Ofgem's Tim Jarvis, director general of markets, said: "Today’s announcement will be welcome news for many households. Wholesale energy prices have fallen in recent months, and we’re investing in our network to safeguard the future energy system. The main driver of today’s reduction is the change to policy costs announced by the chancellor in the budget. " Peter Smith, a director at National Energy Action, said: "Any fall in sky-high energy bills is welcome. But the new level is still far from affordable. Those on the lowest incomes in the leakiest homes will face deep debt and will still struggle to stay warm and well at home. " Clare Moriarty, chief executive of Citizens Advice, said: "A fall in energy prices is welcome but for many people bills remain stubbornly high. " She also made a longer comment that ends partway through in the provided context: "For millions of households this has stopped being a temporary hardship and become an ongoing threat to their financial stab"—unclear in the provided context.

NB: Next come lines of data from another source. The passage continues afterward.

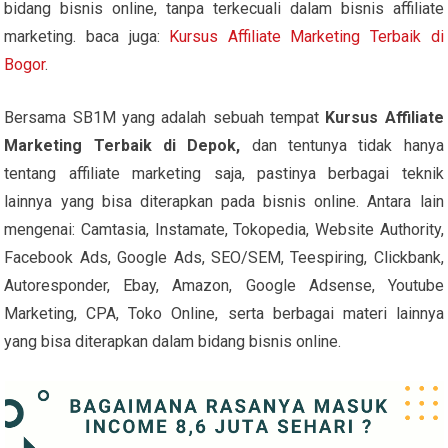
bidang bisnis online, tanpa terkecuali dalam bisnis affiliate
marketing. baca juga:
Kursus Affiliate Marketing Terbaik di
Bogor
.
Bersama SB1M yang adalah sebuah tempat
Kursus Affiliate
Marketing Terbaik di Depok,
dan tentunya tidak hanya
tentang affiliate marketing saja, pastinya berbagai teknik
lainnya yang bisa diterapkan pada bisnis online. Antara lain
mengenai: Camtasia, Instamate, Tokopedia, Website Authority,
Facebook Ads, Google Ads, SEO/SEM, Teespiring, Clickbank,
Autoresponder, Ebay, Amazon, Google Adsense, Youtube
Marketing, CPA, Toko Online, serta berbagai materi lainnya
yang bisa diterapkan dalam bidang bisnis online.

What consumers should know now

Millions of households will see lower bills, but the exact saving for any household will depend on its size, the type of home, the tariff and how much gas and electricity it uses. High electricity users, which may include vulnerable households with medical equipment, are likely to see the biggest benefit because the discount is primarily applied through a lower price per unit of electricity; households that use little electricity and a lot of gas will benefit the least. Some smaller suppliers were never part of the ECO scheme and their customers have already avoided those costs. Ofgem says it has enforcement powers if suppliers fail to pass on savings, and billpayers are being urged to shop around for further savings.